Rows from a data collection

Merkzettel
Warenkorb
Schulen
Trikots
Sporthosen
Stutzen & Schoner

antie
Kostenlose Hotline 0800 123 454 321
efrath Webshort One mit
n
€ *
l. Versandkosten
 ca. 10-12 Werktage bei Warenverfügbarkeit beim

## Exercise directions
Rewrite every row above, changing "Warenkorb" to "Einkaufswagen" and leaving everything else as it is.

## Your solution
Merkzettel
Einkaufswagen
Schulen
Trikots
Sporthosen
Stutzen & Schoner

antie
Kostenlose Hotline 0800 123 454 321
efrath Webshort One mit
n
€ *
l. Versandkosten
 ca. 10-12 Werktage bei Warenverfügbarkeit beim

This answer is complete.